Net als bij de Beatles heb je bij Doe Maar twee soorten liedjes: Vrienten-liedjes en Jansz-liedjes. De eerste zijn net iets hitgevoeliger en hebben lossere onderwerpen, de tweede zijn serieuzer van toon. Dit is duidelijk een Jansz-liedje. Dat is al te zien aan wie van de twee de zang voor zijn rekening neemt, maar vooral te horen aan het pessimistische onderwerp.
  Toch is meteen ook de invloed van Vrienten te horen. Onder zowat elke Doe Maar-hit zit een pakkende basriff van hem. Hier ook: pom-pom-pom-pom-pòò-pòò, pom-pom-pom-pòò-pom-pom. Ook nog in het voorspel horen we elektronisch vervormde geluiden, vermoedelijk afgeleid van menselijke stemmen. “Dub” noemt men dat in de reggae; destijds was het iets nieuws.
  Daarna zet Ernst Jansz in. Zijn stem past bij zijn stijl nummers: fraaier van timbre dan Vrienten, maar seksloos. We zien hem als yuppie (zie ook aflevering 27), verwoed bezig een carrière op te bouwen. Maar heeft het allemaal nog wel zin? Amerika wordt geregeerd door Ronald Reagan, een inhoudsloze nepcowboy die op ramkoers ligt met de Russen. Die zich op hun beurt vast niet zullen inhouden.

     Laat maar vallen want het komt er toch wel van,
     het geeft niet of je rent.
     ‘k Heb jou nooit gekend, ‘k wil weten wie jij bent,
     ‘k Wil weten wie jij bent.

De eerste twee regels zeggen alles.
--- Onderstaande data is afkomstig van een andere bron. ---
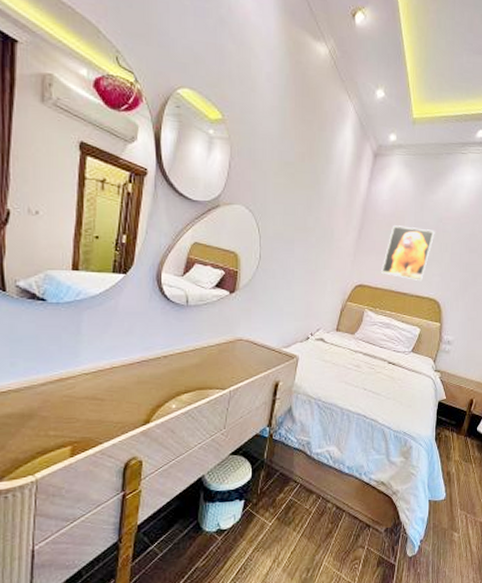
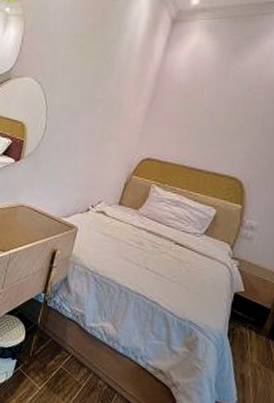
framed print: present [381,225,435,282] -> none [173,96,242,158]

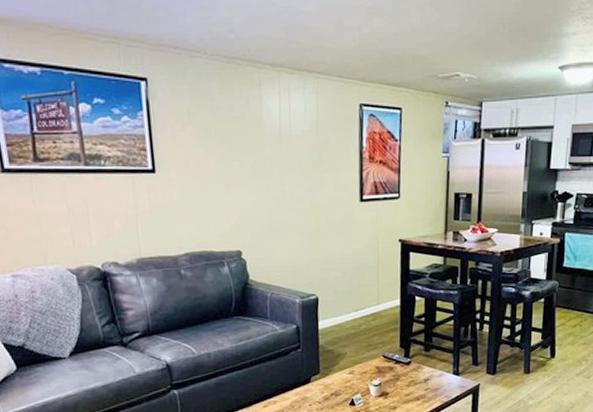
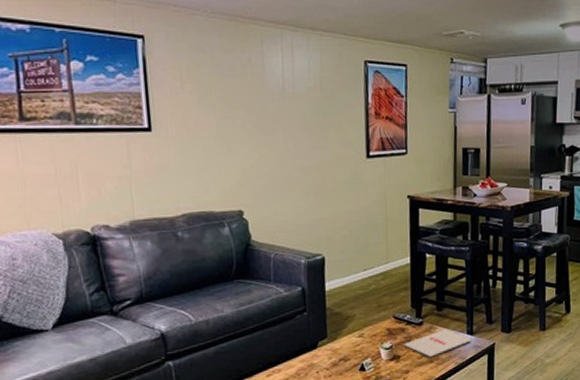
magazine: none [392,368,458,395] -> present [404,328,472,357]

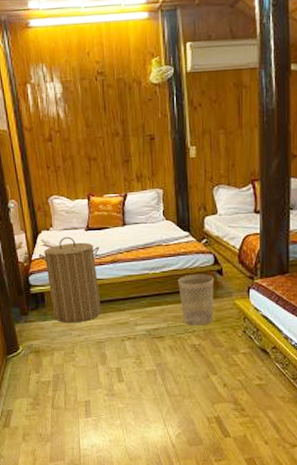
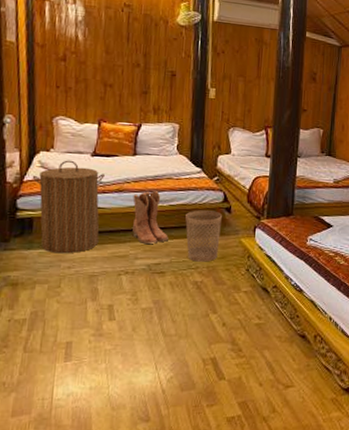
boots: none [127,259,164,311] -> present [132,191,168,245]

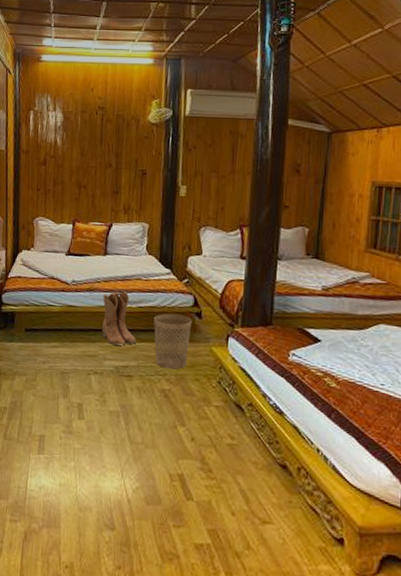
laundry hamper: present [32,160,105,254] -> none [15,258,77,349]

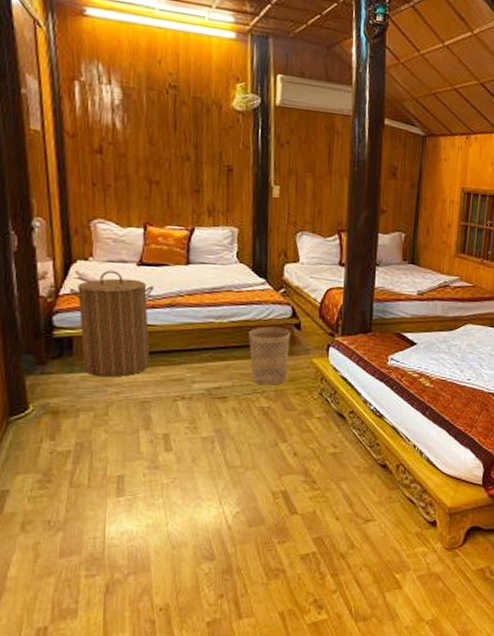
laundry hamper: none [15,258,77,349] -> present [69,270,154,378]
boots: present [102,291,136,346] -> none [187,305,230,367]

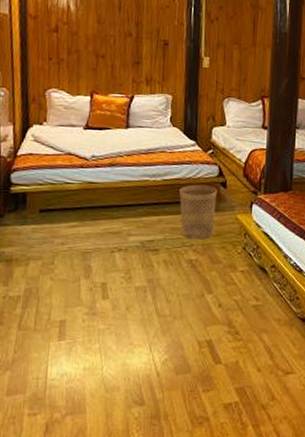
laundry hamper: present [69,270,154,378] -> none [25,133,97,230]

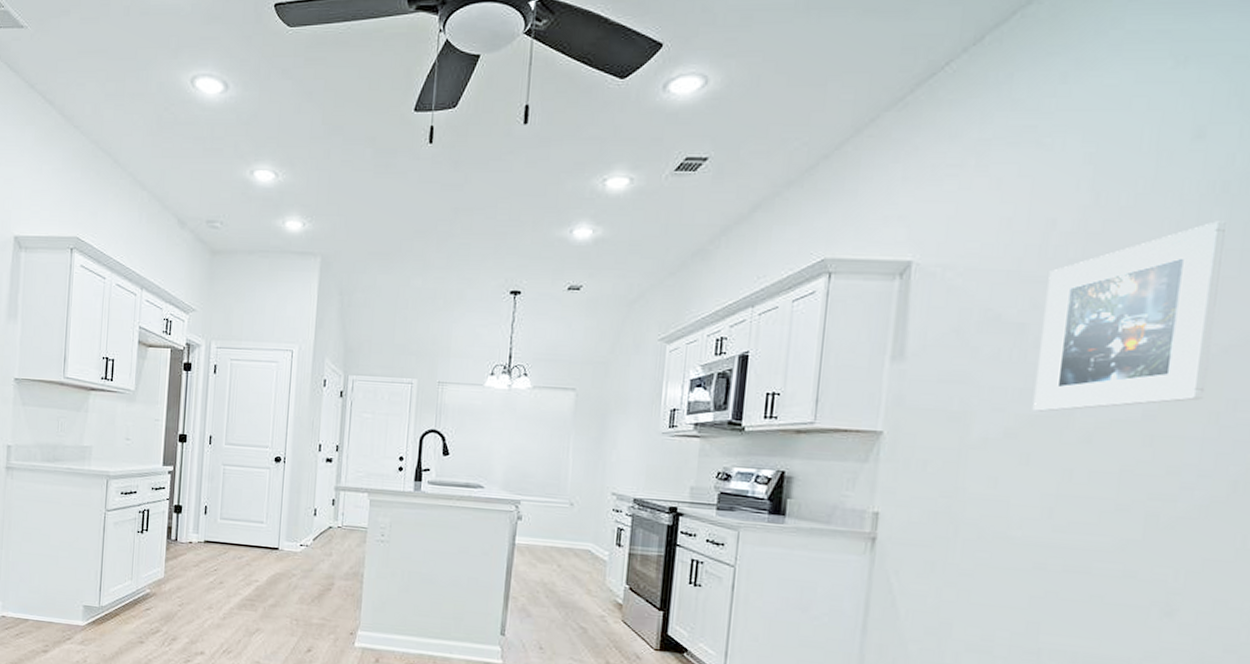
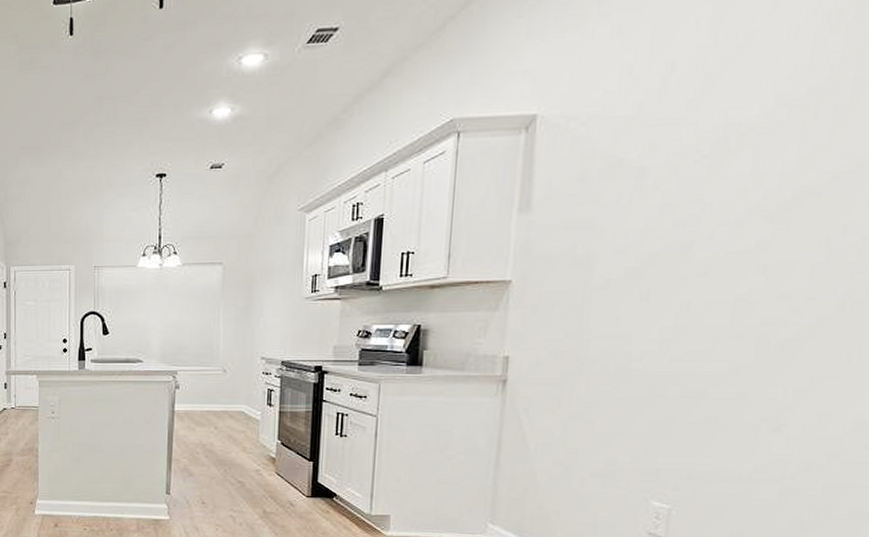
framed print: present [1032,221,1226,412] -> none [652,50,841,250]

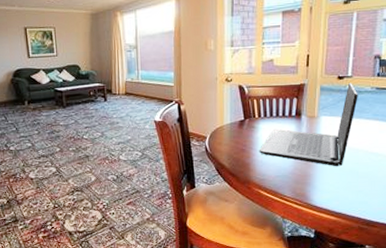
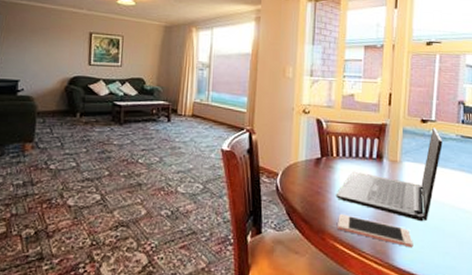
cell phone: none [261,166,330,189] -> present [338,214,413,248]

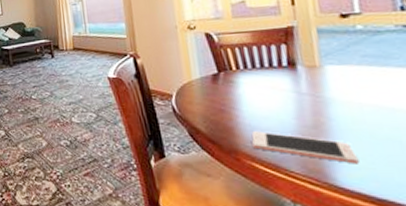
laptop: present [337,128,443,222] -> none [245,21,378,133]

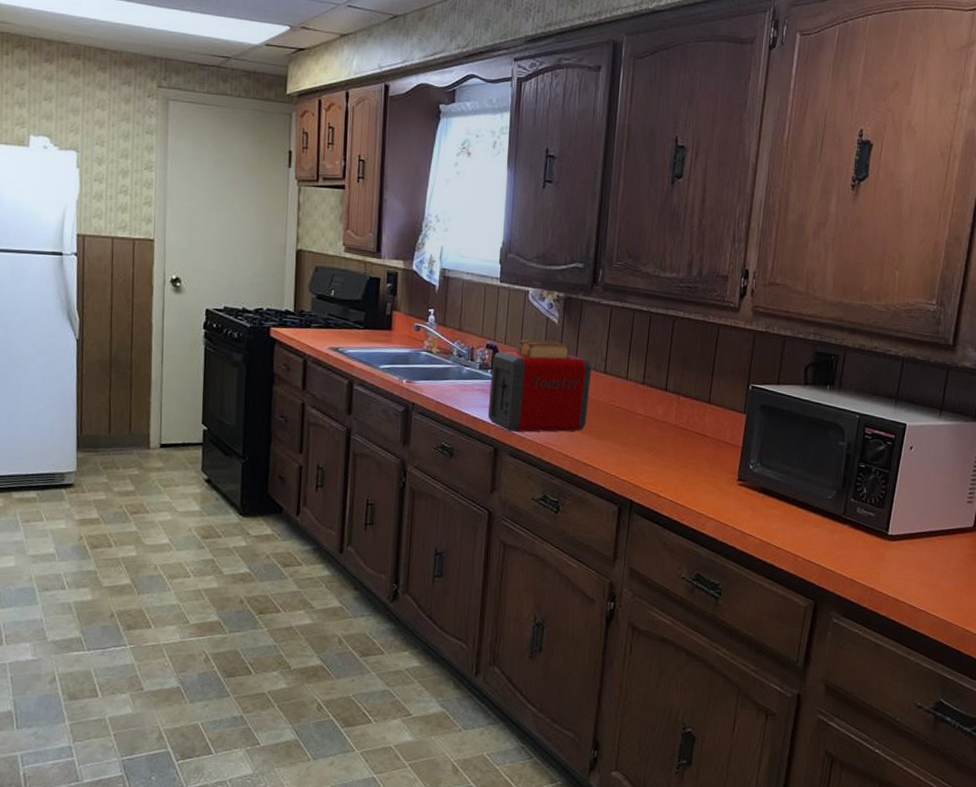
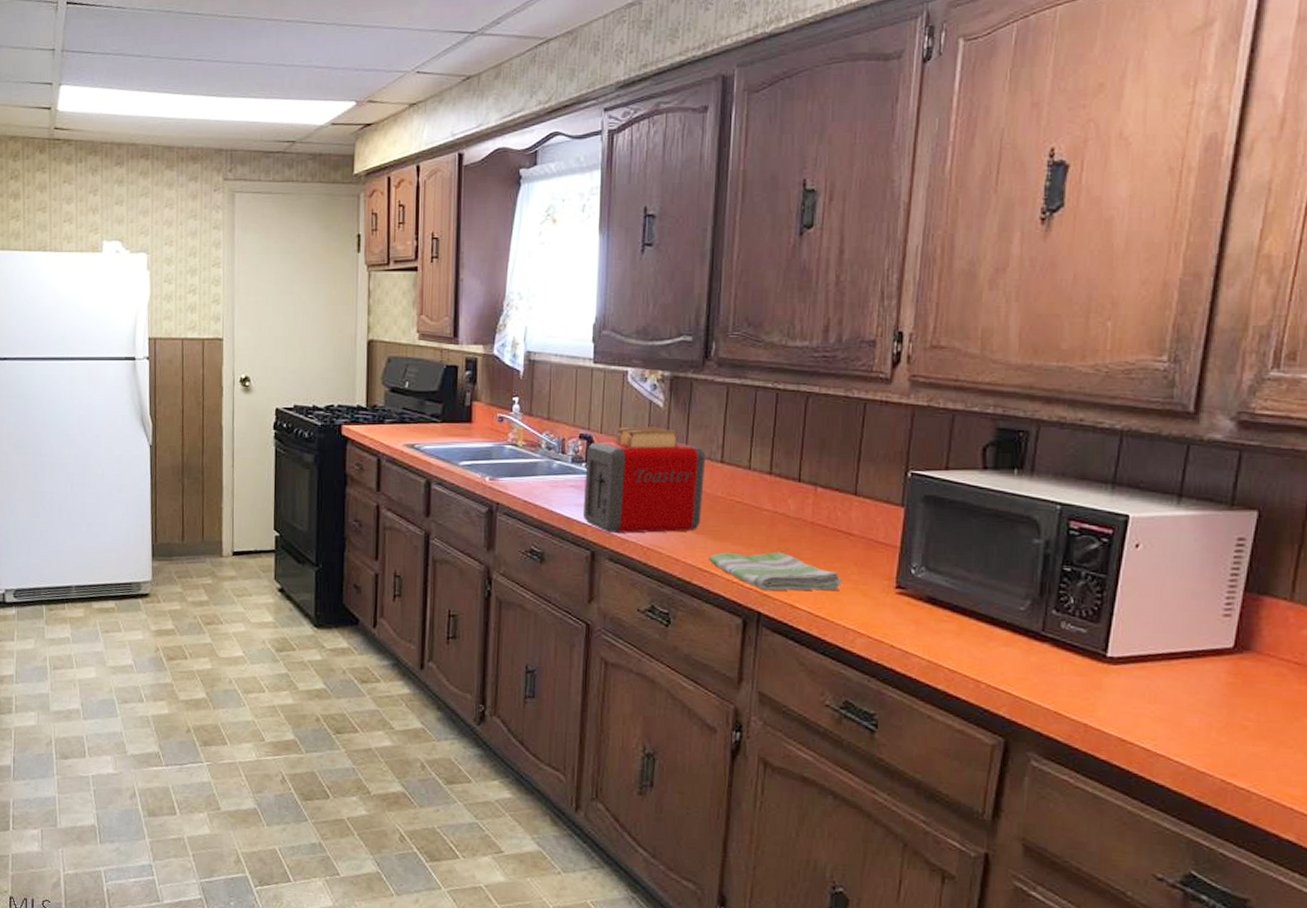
dish towel: none [592,449,697,483] -> present [708,551,841,591]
Er komt niet alleen zeker een atoomoorlog, ook Nederland zal hoe dan ook niet gespaard worden.
  Op het moment van schrijven, april 2017, ligt Donald Trump op regelrechte ramkoers met Syrië, Noord-Korea en misschien zelfs Rusland. En ja, sommigen zijn oprecht bang voor een atoomoorlog. Maar ik heb nog niemand horen beweren dat “het er toch wel van komt”.
  Helemaal bruut is dat hij deze voorspelling gebruikt als prelude voor een uitnodiging aan iemand die, blijkens het couplet, naast hem in de flat woont. Misschien wel een leuk meisje, met wie hij die avond méér van plan is? Stel je voor: eind 1982 was het doemdenken zo diep geworteld, dat je iemand met een onheilstijding kon versieren!

Van Doe Maar is vaak terecht opgemerkt dat de teksten totaal niet op de belevingswereld van het publiek aansloten. De bandleden waren dertigers en zongen over dingen die dertigers bezighielden – politiek, een nieuwe liefde na jaren stilte, drugs, gezinsleven, een bejaarde vader… Het publiek bestond uit tieners of zelfs schoolkinderen, die eigenlijk niets met de teksten konden. Maar aan het einde richt Jansz zich toch tot de kinderen: ook jullie moeten gaan leren en het zal uiteindelijk voor niets zijn.

     E=mc² … totdat de bom valt.

Belachelijke regel eigenlijk. Een atoombom werkt juist volgens het principe dat massa in energie kan worden omgezet. Als er eentje ontploft, wordt dat dus pijnlijk duidelijk.
  De tekst ging niet voorbij aan Doe Maars jonge publiek. Kinderen voor kinderen 4 kwam in 1983 uit. Dat de Nederlandse kinderen destijds met Doe Maar bezig waren is te merken. Er is een heel liedje over de nieuwe Nederpoprage (“Wat zingen wij”) en Doe Maar wordt genoemd in “Vader zonder werk”. Maar “De bom” krijgt een compleet antwoordlied. Een bezorgde jonge fan schrijft een brief aan Ernst Jansz:

     Doe maar Ernst, je bent het einde Ernst.
     Doe maar Ernst, ga je gang.
     Maar dat liedje van je, “Voordat de bom valt”,
     Toen ik dat hoorde werd ik wel een beetje bang.

Gelukkig klonk ook dat geluid in de vroege jaren tachtig.